There are a couple of things that need to be done to be able to use this CLI in a more scalable way:

  1. Most traces will exceed the context window of the LLM. LLMs with bigger context windows can be used, but a strategy to chunk the traces and get responses on them should be implemented.
  2. It needs the option to be given a folder with multiple zips, rather than giving them one by one.
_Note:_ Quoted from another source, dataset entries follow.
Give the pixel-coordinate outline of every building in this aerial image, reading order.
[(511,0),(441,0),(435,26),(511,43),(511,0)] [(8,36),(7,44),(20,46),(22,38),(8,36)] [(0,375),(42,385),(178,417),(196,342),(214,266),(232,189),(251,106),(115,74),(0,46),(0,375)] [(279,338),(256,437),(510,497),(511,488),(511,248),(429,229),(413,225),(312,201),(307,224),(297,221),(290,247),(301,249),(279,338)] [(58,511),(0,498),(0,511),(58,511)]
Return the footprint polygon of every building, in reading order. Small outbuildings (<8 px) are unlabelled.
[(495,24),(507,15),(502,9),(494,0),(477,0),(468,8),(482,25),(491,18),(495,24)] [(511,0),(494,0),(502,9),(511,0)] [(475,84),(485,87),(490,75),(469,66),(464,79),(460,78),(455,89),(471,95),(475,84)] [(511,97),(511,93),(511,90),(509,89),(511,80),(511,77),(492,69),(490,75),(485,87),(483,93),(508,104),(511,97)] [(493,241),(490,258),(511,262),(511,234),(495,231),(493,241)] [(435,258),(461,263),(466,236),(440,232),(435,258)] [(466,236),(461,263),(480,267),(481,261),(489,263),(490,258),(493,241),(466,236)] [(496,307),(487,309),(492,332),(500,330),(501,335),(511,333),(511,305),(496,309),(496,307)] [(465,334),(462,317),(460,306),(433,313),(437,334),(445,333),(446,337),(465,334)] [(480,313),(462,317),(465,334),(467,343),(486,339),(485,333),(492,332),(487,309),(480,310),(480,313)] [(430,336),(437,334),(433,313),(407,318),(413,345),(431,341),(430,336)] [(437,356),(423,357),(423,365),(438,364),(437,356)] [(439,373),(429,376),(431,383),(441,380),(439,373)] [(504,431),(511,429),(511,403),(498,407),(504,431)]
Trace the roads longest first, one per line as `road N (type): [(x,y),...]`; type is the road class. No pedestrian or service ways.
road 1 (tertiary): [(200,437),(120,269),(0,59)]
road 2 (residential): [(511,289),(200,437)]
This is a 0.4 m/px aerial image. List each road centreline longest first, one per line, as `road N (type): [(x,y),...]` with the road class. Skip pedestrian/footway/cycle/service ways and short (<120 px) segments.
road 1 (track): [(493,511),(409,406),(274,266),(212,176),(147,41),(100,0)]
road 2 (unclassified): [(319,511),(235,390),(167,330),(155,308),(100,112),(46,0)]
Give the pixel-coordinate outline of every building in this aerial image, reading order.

  3. Though the error handling is ok, it should be improved for edge cases, especially if the traces might be corrupted (that happens sometimes with Playwright).
  4. Retry mechanisms with exponential backoff for transient errors (e.g., network issues when calling the LLM API).
  5. If the amount of tests to be analyzed is very high, they need to be added to a queue and provided to the LLMs sequentially so that we stay below the LLM's rate limit. (OpenAI's is relatively high, but for other providers it can be lower).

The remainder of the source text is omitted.